The Dissent on Major Life Activity
The Chief Justice's opinion attacked this conclusion by focusing
on the language in the ADA that demands that the determinations of disability
and accommodation be individualized. This language was put into the ADA to prevent
employers from excluding disabled workers based on stereotypes of what persons
with a specific disability can do. The employer must give the employee a chance
to do the job, rather than have blanket exclusions based on laundry lists of
disabilities. The Chief Justice argued that this standard of individualized
determination of disability should also be applied to the plaintiff. The plaintiff
rejected this individualized determination and denied that she, personally,
suffered any impairment to a major life function:
"There is absolutely no evidence that, absent the HIV, respondent
would have had or was even considering having children. Indeed, when asked during
her deposition whether her HIV infection had in any way impaired her ability
to carry out any of her life functions, respondent answered "No." It is further
telling that in the course of her entire brief to this Court, respondent studiously
avoids asserting even once that reproduction is a major life activity to her.
To the contrary, she argues that the "major life activity" inquiry should not
turn on a particularized assessment of the circumstances of this or any other
case."
Unfortunately, the Court's opinion ignored the issue of whether
the determination of effect on a major life activity must be specific to the
plaintiff. Instead, the court presented a barrage of information about what
a bad disease HIV is and how it is clear that HIV-infected persons are impaired.

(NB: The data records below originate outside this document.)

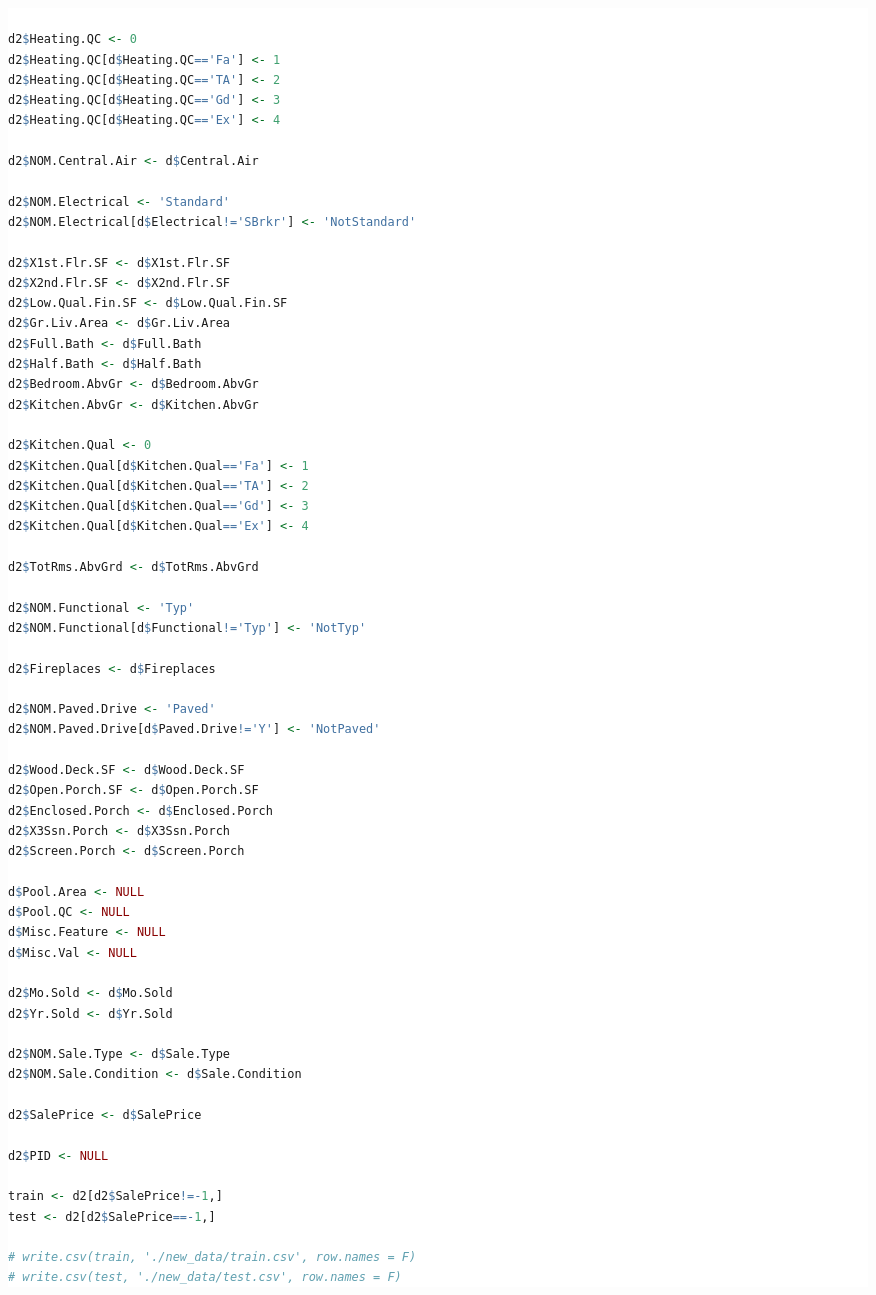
 ``` r

d2$Heating.QC <- 0
d2$Heating.QC[d$Heating.QC=='Fa'] <- 1
d2$Heating.QC[d$Heating.QC=='TA'] <- 2
d2$Heating.QC[d$Heating.QC=='Gd'] <- 3
d2$Heating.QC[d$Heating.QC=='Ex'] <- 4

d2$NOM.Central.Air <- d$Central.Air

d2$NOM.Electrical <- 'Standard'
d2$NOM.Electrical[d$Electrical!='SBrkr'] <- 'NotStandard'

d2$X1st.Flr.SF <- d$X1st.Flr.SF
d2$X2nd.Flr.SF <- d$X2nd.Flr.SF
d2$Low.Qual.Fin.SF <- d$Low.Qual.Fin.SF
d2$Gr.Liv.Area <- d$Gr.Liv.Area
d2$Full.Bath <- d$Full.Bath
d2$Half.Bath <- d$Half.Bath
d2$Bedroom.AbvGr <- d$Bedroom.AbvGr
d2$Kitchen.AbvGr <- d$Kitchen.AbvGr

d2$Kitchen.Qual <- 0
d2$Kitchen.Qual[d$Kitchen.Qual=='Fa'] <- 1
d2$Kitchen.Qual[d$Kitchen.Qual=='TA'] <- 2
d2$Kitchen.Qual[d$Kitchen.Qual=='Gd'] <- 3
d2$Kitchen.Qual[d$Kitchen.Qual=='Ex'] <- 4

d2$TotRms.AbvGrd <- d$TotRms.AbvGrd

d2$NOM.Functional <- 'Typ'
d2$NOM.Functional[d$Functional!='Typ'] <- 'NotTyp'

d2$Fireplaces <- d$Fireplaces

d2$NOM.Paved.Drive <- 'Paved'
d2$NOM.Paved.Drive[d$Paved.Drive!='Y'] <- 'NotPaved'

d2$Wood.Deck.SF <- d$Wood.Deck.SF
d2$Open.Porch.SF <- d$Open.Porch.SF
d2$Enclosed.Porch <- d$Enclosed.Porch
d2$X3Ssn.Porch <- d$X3Ssn.Porch
d2$Screen.Porch <- d$Screen.Porch

d$Pool.Area <- NULL
d$Pool.QC <- NULL
d$Misc.Feature <- NULL
d$Misc.Val <- NULL

d2$Mo.Sold <- d$Mo.Sold
d2$Yr.Sold <- d$Yr.Sold

d2$NOM.Sale.Type <- d$Sale.Type
d2$NOM.Sale.Condition <- d$Sale.Condition

d2$SalePrice <- d$SalePrice

d2$PID <- NULL

train <- d2[d2$SalePrice!=-1,]
test <- d2[d2$SalePrice==-1,]

# write.csv(train, './new_data/train.csv', row.names = F)
# write.csv(test, './new_data/test.csv', row.names = F)
```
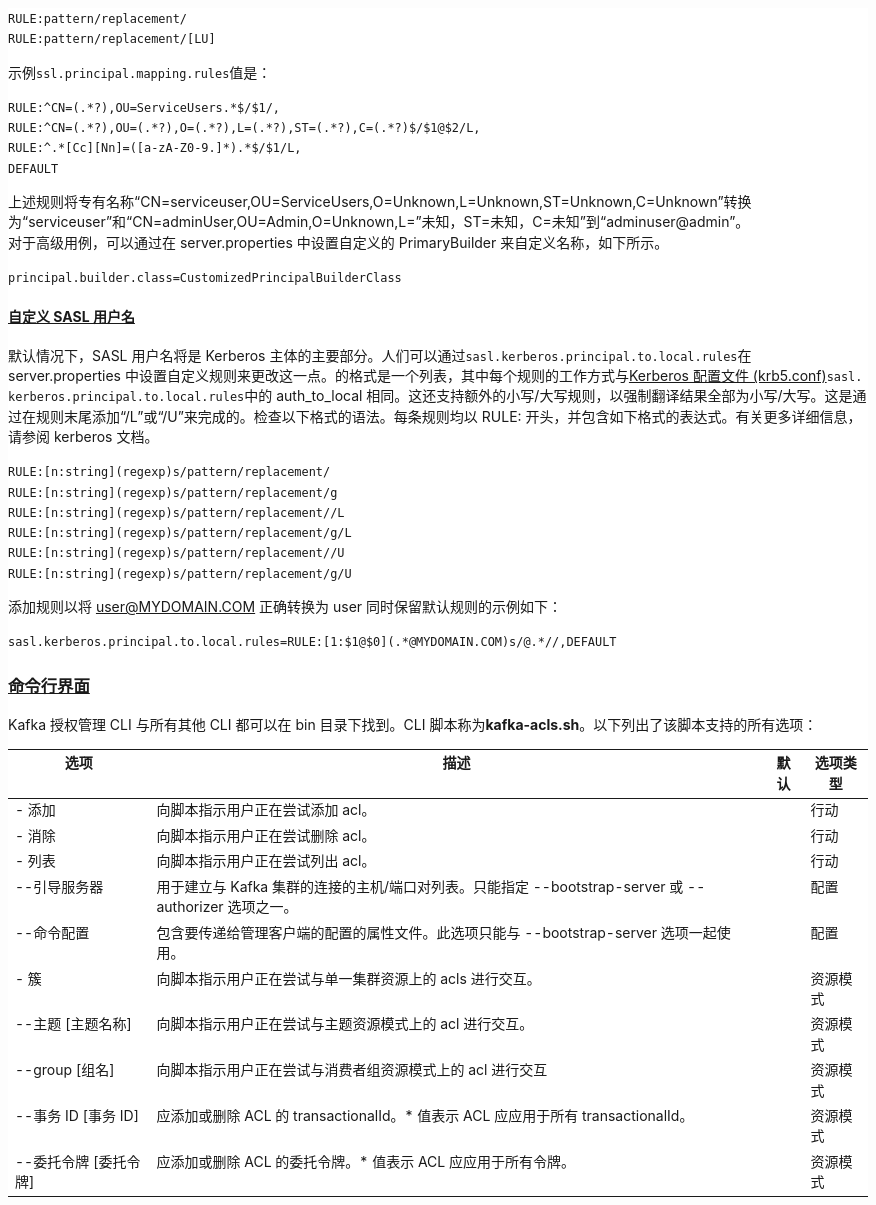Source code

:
 ```text
RULE:pattern/replacement/
RULE:pattern/replacement/[LU]
```

示例`ssl.principal.mapping.rules`值是：

```text
RULE:^CN=(.*?),OU=ServiceUsers.*$/$1/,
RULE:^CN=(.*?),OU=(.*?),O=(.*?),L=(.*?),ST=(.*?),C=(.*?)$/$1@$2/L,
RULE:^.*[Cc][Nn]=([a-zA-Z0-9.]*).*$/$1/L,
DEFAULT
```

上述规则将专有名称“CN=serviceuser,OU=ServiceUsers,O=Unknown,L=Unknown,ST=Unknown,C=Unknown”转换为“serviceuser”和“CN=adminUser,OU=Admin,O=Unknown,L=”未知，ST=未知，C=未知”到“adminuser@admin”。  
对于高级用例，可以通过在 server.properties 中设置自定义的 PrimaryBuilder 来自定义名称，如下所示。

```text
principal.builder.class=CustomizedPrincipalBuilderClass
```

#### [自定义 SASL 用户名](https://kafka.apache.org/documentation/#security_authz_sasl)

默认情况下，SASL 用户名将是 Kerberos 主体的主要部分。人们可以通过`sasl.kerberos.principal.to.local.rules`在 server.properties 中设置自定义规则来更改这一点。的格式是一个列表，其中每个规则的工作方式与[Kerberos 配置文件 (krb5.conf)](http://web.mit.edu/Kerberos/krb5-latest/doc/admin/conf_files/krb5_conf.html)`sasl.kerberos.principal.to.local.rules`中的 auth_to_local 相同。这还支持额外的小写/大写规则，以强制翻译结果全部为小写/大写。这是通过在规则末尾添加“/L”或“/U”来完成的。检查以下格式的语法。每条规则均以 RULE: 开头，并包含如下格式的表达式。有关更多详细信息，请参阅 kerberos 文档。[](http://web.mit.edu/Kerberos/krb5-latest/doc/admin/conf_files/krb5_conf.html)

```text
RULE:[n:string](regexp)s/pattern/replacement/
RULE:[n:string](regexp)s/pattern/replacement/g
RULE:[n:string](regexp)s/pattern/replacement//L
RULE:[n:string](regexp)s/pattern/replacement/g/L
RULE:[n:string](regexp)s/pattern/replacement//U
RULE:[n:string](regexp)s/pattern/replacement/g/U
```

添加规则以将 user@MYDOMAIN.COM 正确转换为 user 同时保留默认规则的示例如下：

```text
sasl.kerberos.principal.to.local.rules=RULE:[1:$1@$0](.*@MYDOMAIN.COM)s/@.*//,DEFAULT
```

### [命令行界面](https://kafka.apache.org/documentation/#security_authz_cli)

Kafka 授权管理 CLI 与所有其他 CLI 都可以在 bin 目录下找到。CLI 脚本称为**kafka-acls.sh**。以下列出了该脚本支持的所有选项：

| 选项 | 描述 | 默认 | 选项类型 |
| --- | --- | --- | --- |
| \- 添加 | 向脚本指示用户正在尝试添加 acl。 |  | 行动 |
| \- 消除 | 向脚本指示用户正在尝试删除 acl。 |  | 行动 |
| \- 列表 | 向脚本指示用户正在尝试列出 acl。 |  | 行动 |
| \--引导服务器 | 用于建立与 Kafka 集群的连接的主机/端口对列表。只能指定 --bootstrap-server 或 --authorizer 选项之一。 |  | 配置 |
| \--命令配置 | 包含要传递给管理客户端的配置的属性文件。此选项只能与 --bootstrap-server 选项一起使用。 |  | 配置 |
| \- 簇 | 向脚本指示用户正在尝试与单一集群资源上的 acls 进行交互。 |  | 资源模式 |
| \--主题 \[主题名称\] | 向脚本指示用户正在尝试与主题资源模式上的 acl 进行交互。 |  | 资源模式 |
| \--group \[组名\] | 向脚本指示用户正在尝试与消费者组资源模式上的 acl 进行交互 |  | 资源模式 |
| \--事务 ID \[事务 ID\] | 应添加或删除 ACL 的 transactionalId。\* 值表示 ACL 应应用于所有 transactionalId。 |  | 资源模式 |
| \--委托令牌 \[委托令牌\] | 应添加或删除 ACL 的委托令牌。\* 值表示 ACL 应应用于所有令牌。 |  | 资源模式 |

It is clear that HIV infection does affect several major life activities and
that this case is correctly decided. However, the Chief Justice's concern with
individualized determinations is well founded. Not every disability is so clear-cut
as to its effects on the major life activities. Many diseases have a spectrum
of effects, ranging from minor alterations in diagnostic tests with little chance
of progression, to full-blown disease with major illness and death. This is
especially problematic in mental illnesses, with their highly variable course.
In these cases, the question of whether the individual plaintiff need show an
effect of the disease is very relevant. The Court gives no guidance on this
very difficult issue. (Although not discussed by any judge, the converse problem
is also possible: if the standard is a generic one, what happens to a plaintiff
who is personally disabled by a condition that usually does not disable others.)